The allegations, made by US and Iraqi witnesses in the
Guardian/BBC documentary, implicate US advisers for the first time in the human
rights abuses committed by the commandos. It is also the first time that
Petraeus – who last November was forced to resign as director of the CIA after
a sex scandal – has been linked through an adviser to this abuse.
Iraqi Prisons: New Torture Methods. Innocent, but Sentenced
to Death
BRussells Tribunal reports (March 2nd): The Iraqi Ministry
of Justice has installed electronic systems that send high frequencies and
ultrasound waves which affect the human central nervous system. Without a
defense lawyer an officer of Tareq Al Hashemi’s security team is sentenced to
death for crimes he didn’t commit, but forced to confess after severe torture.
Torture taint hangs over Iraq death sentences
Al-Jazeera reports (March 5th): For three years,
Nadiha Hilal has begun each day waiting to hear if she's become a widow.
Hilal's husband has been awaiting execution since he was sentenced to death in
2009, along with 10 other people in a case that illustrates Iraq's deeply
troubled criminal justice system.
International human rights groups said they believe 3,000
Iraqis have been sentenced to death since 2005, when capital punishment was
reinstated.
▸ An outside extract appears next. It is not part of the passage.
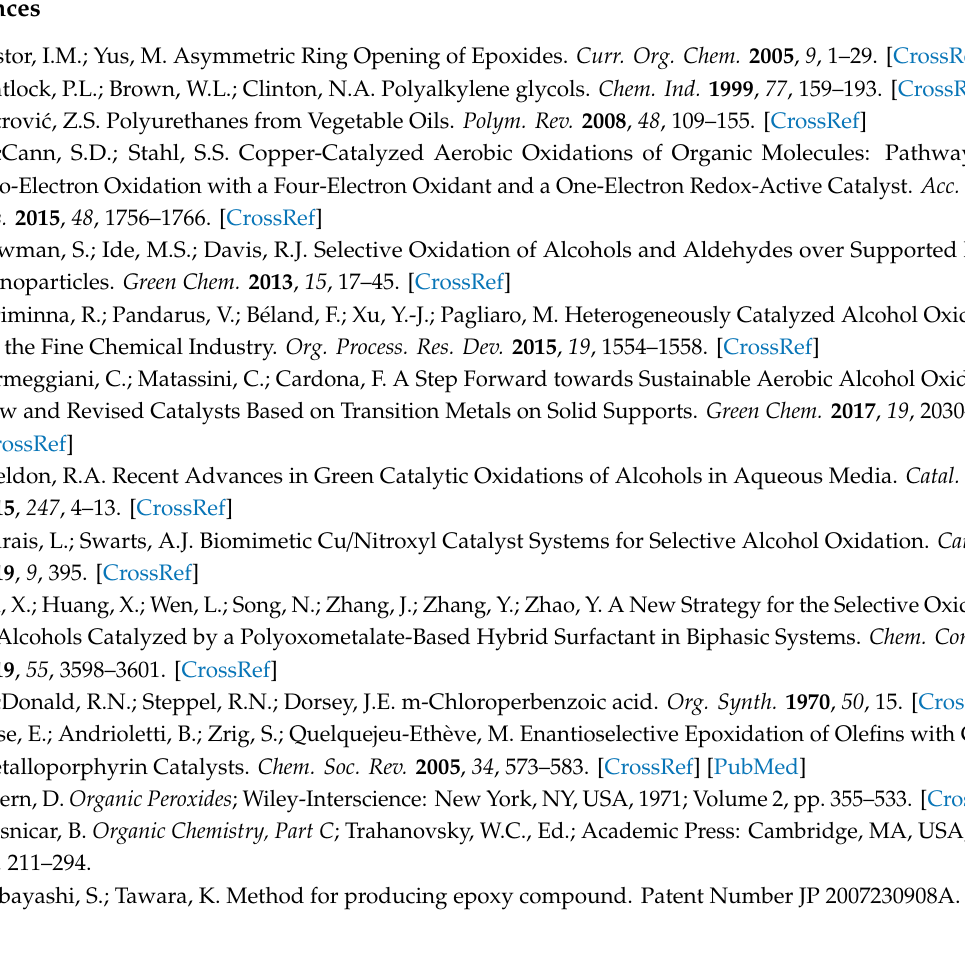
Figure S2 : Comparison of Powder X-ray di ff ractions of (a) H 3 PMo 12 O 40 (orange) and SiO 2 @PMo (blue) and (b) H 3 PW 12 O 40 (orange) and SiO 2 @PW (blue). The intensities of SiO 2 @PMo and SiO 2 @PW were magnified 10 times. Figure S3 : From up to down: Relevant IR vibration zones for SiO 2 , SiO 2 @NH 2 , SiO 2 @PW , SiO 2 @PMo . Figure S4 : Di ff erence spectra ( SiO 2 @NH 2 - SiO 2 ) on specific ranges (in blue). The spectrum of APTES is indicated in orange Table S1 : Relevant solid-state NMR data. Figure S5 : 13 C MAS NMR spectra of SiO 2 @PW (up), SiO 2 @PMo (middle) and SiO 2 @NH 2 (down). Figure S6 : 29 Si MAS NMR spectra of SiO 2 (a) SiO 2 @NH 2 (b), SiO 2 @PW (c) and SiO 2 @PMo (d). Appendix A1- Determination function coverage of functionalized silica beads. Figure S7 : Evolution of CO ( (cid:52) ) and COE ( (cid:78) ) with SiO 2 @PW (Run 1 (a), Run 2 (b) and Run 3 (c)) and SiO 2 @PMo (Run 1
The figure gives Iraq one of the highest rates of death sentences
in the world.
The day after he was arrested, Hilal said police came for
her. "They put blank papers in front of him and told him to either sign it
or they were going to put me in the women's prison and even arrest his
daughters," she told Al Jazeera in an interview on the outskirts of
Fallujah, about 70 kilometres west of the capital Baghdad.
In a room next to her husband, Hilal said she could hear him
screaming as he was tortured. "They pulled out his fingernails, then they
used electricity on him," said Hilal.
Iraqi prisoners with gunshot wounds received no pain relief,
public inquiry hears
The Guardian reports (March 7th): British
military doctors failed to give any pain relief to Iraqi insurgents with
gunshot wounds – although they did check their pulses and breathing before they
were sent for interrogation, a public inquiry into allegations of murder and
the abuse of unarmed prisoners by UK forces heard.
One man who had three bullet wounds and several shrapnel
wounds to his right leg and foot says he told an army doctor that he was
"in agony", but his detention record showed that he received no
analgesics. He later needed surgery.
Iraqis captured by UK troops 'were told they had been taken
to Abu Ghraib'
The Guardian reports 9|March 6th): Iraqis
captured by British troops were told they had been taken to the notorious Abu
Ghraib prison, used by Saddam Hussein and after the invasion by US forces, and
said recordings of screams as though someone was being tortured were played to
scare them, a public inquiry into allegations of murder and abuse of unarmed
prisoners by UK forces heard on.
The prisoners alleged they were abused and humiliated after
they were taken from a camp north of Basra to a British detention centre at
Shaibah further south, Jonathan Acton Davis QC, counsel to the al-Sweady
inquiry, said.
Iraqis' death certificates recorded signs of severe
mutilation, inquiry hears
The Guardian reports (March 4th): A public
inquiry into allegations that British troops murdered up to 20 unarmed
prisoners and tortured five others following a fierce battle with Iraqi
insurgents has opened in London with evidence that some of their death
certificates recorded what were described as signs of severe mutilation.
Several of the deceased were said to bear signs of torture
after their corpses were handed back to their families by British personnel at
Camp Abu Naji, while the Iraqi death certificates recorded that one man's penis
had been removed and two bodies were missing eyes, the inquiry was told.